Emotionally-Aware Agents for Dispute Resolution
Rakshit, Sushrita, Hale, James, Chawla, Kushal, Brett, Jeanne M., Gratch, Jonathan
–arXiv.org Artificial Intelligence
--In conflict, people use emotional expressions to shape their counterparts' thoughts, feelings, and actions. This paper explores whether automatic text emotion recognition offers insight into this influence in the context of dispute resolution. Prior work has shown the promise of such methods in negotiations; however, disputes evoke stronger emotions and different social processes. We use a large corpus of buyer-seller dispute dialogues to investigate how emotional expressions shape subjective and objective outcomes. We further demonstrate that large-language models yield considerably greater explanatory power than previous methods for emotion intensity annotation and better match the decisions of human annotators. Findings support existing theoretical models for how emotional expressions contribute to conflict escalation and resolution and suggest that agent-based systems could be useful in managing disputes by recognizing and potentially mitigating emotional escalation. Emotional expressions serve essential social functions in human relationships.
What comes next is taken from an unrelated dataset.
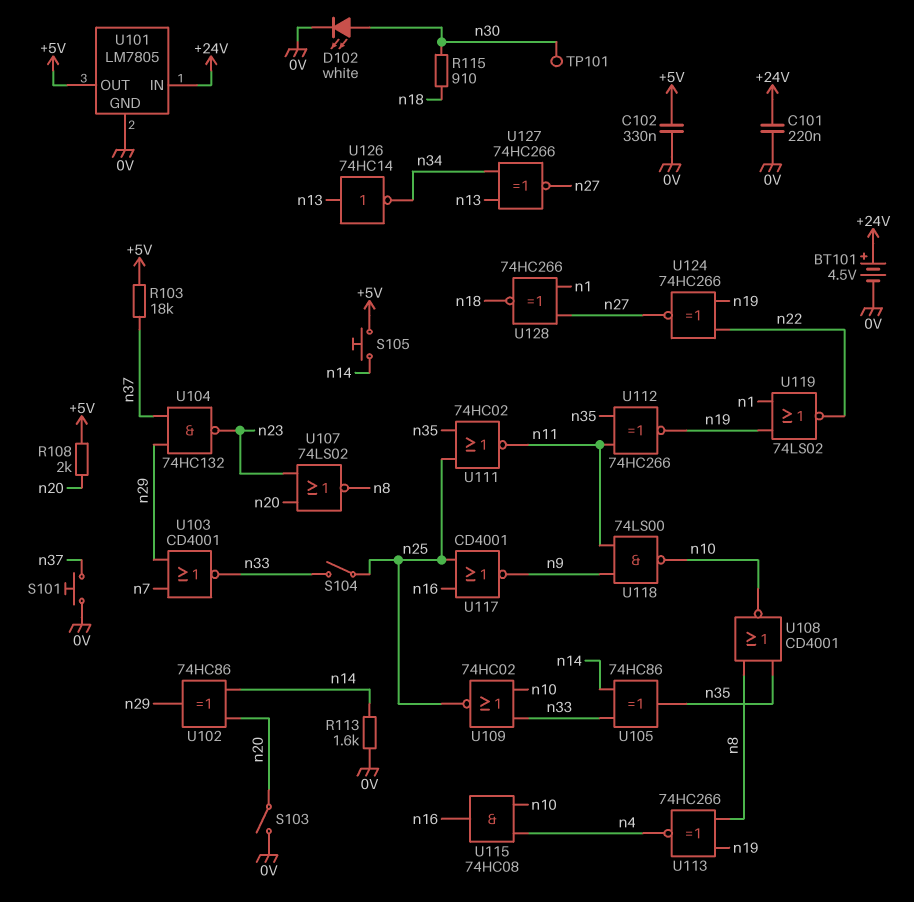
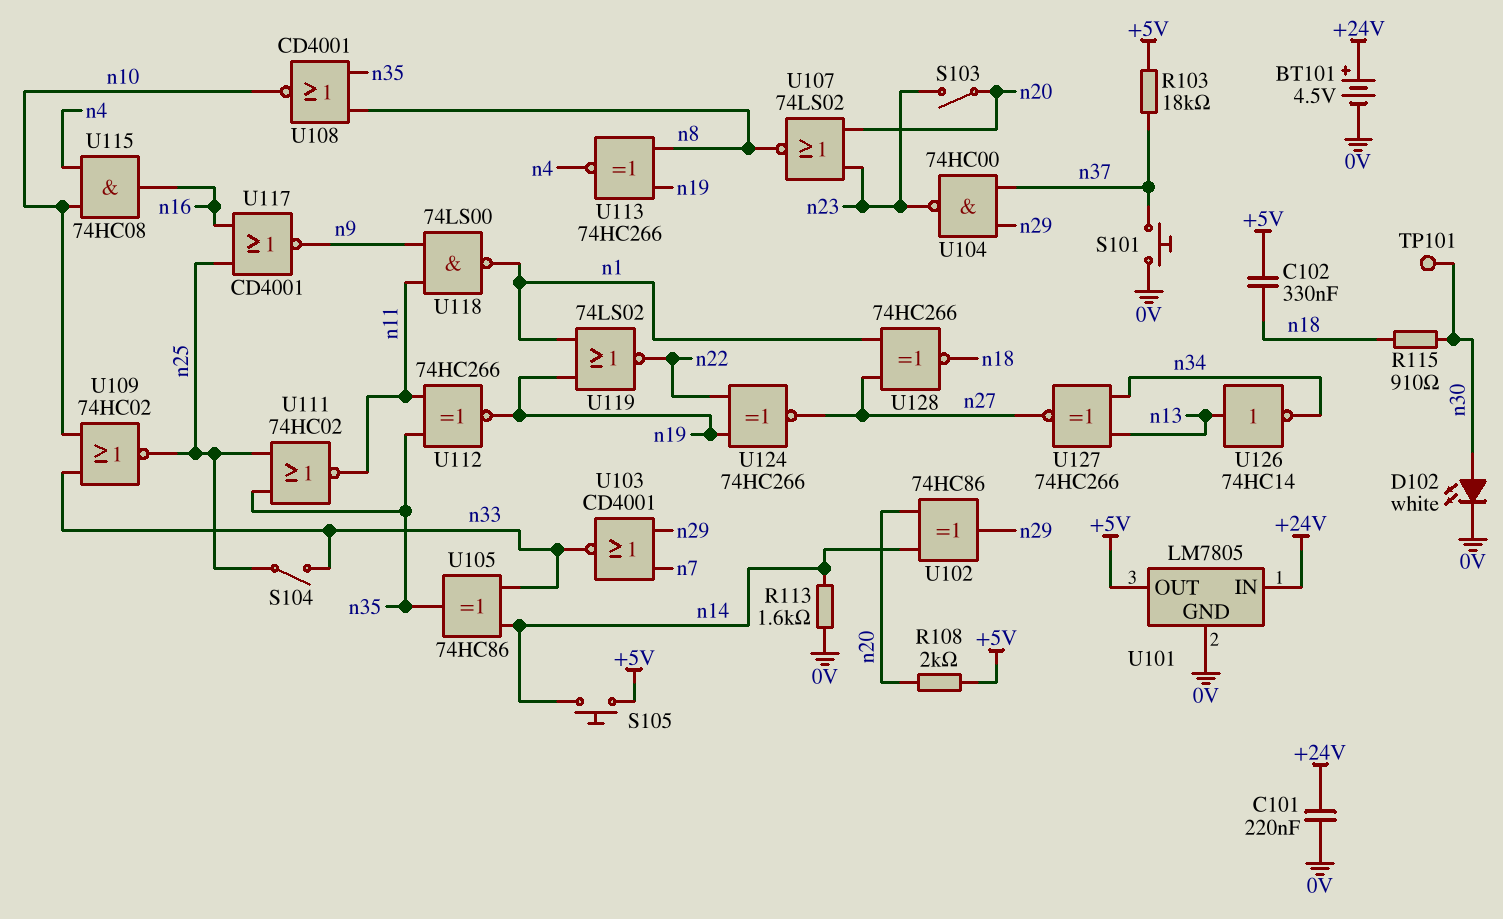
C102: 330nF (+5V, 0V) -> 330nF (+5V, n18)
S103: switch (0V, n20) -> switch (n20, n23)
U104: NAND 74HC132 (in n29, in n37, out n23) -> NAND 74HC00 (in n29, in n37, out n23)
U118: NAND 74LS00 (in n9, in n11, out n10) -> NAND 74LS00 (in n9, in n11, out n1)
They convey one's beliefs, desires, and intentions -- shaping the beliefs, desires, and intentions of interaction partners [1], [2]. People high in emotional intelligence achieve more success in navigating emotional relationships [3], and there exists growing interest in creating AI agents that understand and enact these social functions [4], [5]. Prior work suggests that emotionally-aware agents are suitable for a growing list of applications, including teaching people to convey emotions effectively [6], improving human-agent interaction [7], detecting and moderating toxic communication [8], and serving as methodological tools for studying human emotion [9]. This paper examines the capacity of agents to understand human emotional expressions in the context of text-based dispute resolution. Disputes arise when one party in a relationship (an individual, group, or nation) levies a claim that another party refuses to accept, thus threatening the future of the relationship [10].